Il governo australiano spenderà circa 94 milioni di dollari per integrare con videocamere intelligenti gli aeroporti. Sul tema non mancano i dubbi

23 Gennaio 2017 - Immaginate di arrivare in un aeroporto internazionale fuori dall’Europa e non dover fare nessun controllo perché una telecamera dotata di sensori biometrici riconoscerà la vostra identità. Ora non immaginatelo più, perché è quello che succederà in tutta l’Australia entro il 2020.
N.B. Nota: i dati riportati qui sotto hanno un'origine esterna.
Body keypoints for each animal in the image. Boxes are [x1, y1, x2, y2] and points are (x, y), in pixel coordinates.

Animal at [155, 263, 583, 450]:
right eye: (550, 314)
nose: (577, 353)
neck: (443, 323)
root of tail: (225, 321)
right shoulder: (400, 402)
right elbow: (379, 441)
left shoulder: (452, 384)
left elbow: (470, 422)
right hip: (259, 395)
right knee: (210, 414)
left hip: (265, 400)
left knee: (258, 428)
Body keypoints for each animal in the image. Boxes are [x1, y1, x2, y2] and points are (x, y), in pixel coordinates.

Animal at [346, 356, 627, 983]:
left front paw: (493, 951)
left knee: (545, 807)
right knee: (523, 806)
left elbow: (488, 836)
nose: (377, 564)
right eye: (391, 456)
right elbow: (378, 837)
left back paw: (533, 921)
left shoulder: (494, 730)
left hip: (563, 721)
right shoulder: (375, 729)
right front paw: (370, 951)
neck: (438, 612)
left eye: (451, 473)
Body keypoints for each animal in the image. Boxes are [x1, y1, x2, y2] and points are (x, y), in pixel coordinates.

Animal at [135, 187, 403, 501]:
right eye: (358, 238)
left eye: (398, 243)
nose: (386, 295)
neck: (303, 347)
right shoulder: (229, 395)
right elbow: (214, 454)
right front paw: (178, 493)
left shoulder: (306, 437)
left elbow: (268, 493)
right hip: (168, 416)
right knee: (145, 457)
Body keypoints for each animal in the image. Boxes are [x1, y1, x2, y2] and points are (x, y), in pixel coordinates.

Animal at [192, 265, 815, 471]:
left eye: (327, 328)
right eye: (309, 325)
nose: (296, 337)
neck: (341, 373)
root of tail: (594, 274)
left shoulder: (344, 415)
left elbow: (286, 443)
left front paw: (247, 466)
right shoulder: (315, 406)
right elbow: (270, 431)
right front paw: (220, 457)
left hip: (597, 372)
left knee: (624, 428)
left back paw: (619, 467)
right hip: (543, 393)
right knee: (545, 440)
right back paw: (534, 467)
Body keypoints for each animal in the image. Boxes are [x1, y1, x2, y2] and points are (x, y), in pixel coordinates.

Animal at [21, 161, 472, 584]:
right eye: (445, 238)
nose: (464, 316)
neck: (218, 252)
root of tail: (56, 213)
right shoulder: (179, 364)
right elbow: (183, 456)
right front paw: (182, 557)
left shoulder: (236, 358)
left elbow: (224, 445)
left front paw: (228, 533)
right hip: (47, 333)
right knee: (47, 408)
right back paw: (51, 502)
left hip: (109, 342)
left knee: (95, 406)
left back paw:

Le telecamere biometriche negli aeroporti. Passaporto addio. L’Australia vuole dotare tutti i suoi aeroporti di telecamere dotate di sensori biometrici in grado di riconoscere anche a distanza i passeggeri in arrivo. Queste telecamere permettono il riconoscimento del volto e l’analisi dell’iride. Con la possibilità di aggiungere la verifica delle impronte digitali, in caso di controlli. L’obiettivo dell’Australia è quello di dotare il 90% dei suoi aeroporti con questo sistema di controllo entro il 2019/2020. Un programma pilota partirà a luglio al Canberra Airport.

Costi dell’operazione

Il governo australiano conta di spendere circa 94 milioni di dollari per portare a termine l’operazione. John Coyne, capo della sicurezza delle frontiere presso il Strategic Policy Institute dell’Australia ha dichiarato che l’obiettivo finale è quello di sviluppare un processo di auto-controllo determinato da telecamere intelligenti in modo da sveltire il traffico in arrivo nel territorio nazionale.

I problemi delle telecamere biometriche

La tecnologia biometrica nell’ultimo decennio ha fatto passi da gigante e il sistema pensato dall’Australia potrebbe essere un buon progetto per migliorare la sicurezza e il flusso di persone all’interno degli aeroporti. Ci sono però ancora diversi dubbi. Uno su tutti: le telecamere biometriche hanno ancora dei margini di errore. In più molti utenti potrebbero denunciare questo sistema di controllo poiché può andare contro le regole sulla privacy. Non va infine dimenticato che i sensori biometrici hanno già mostrato di avere diversi limiti nel riconoscimento delle persone afroamericane. Un problema che ha anche generato dibattiti su tecnologia e razzismo.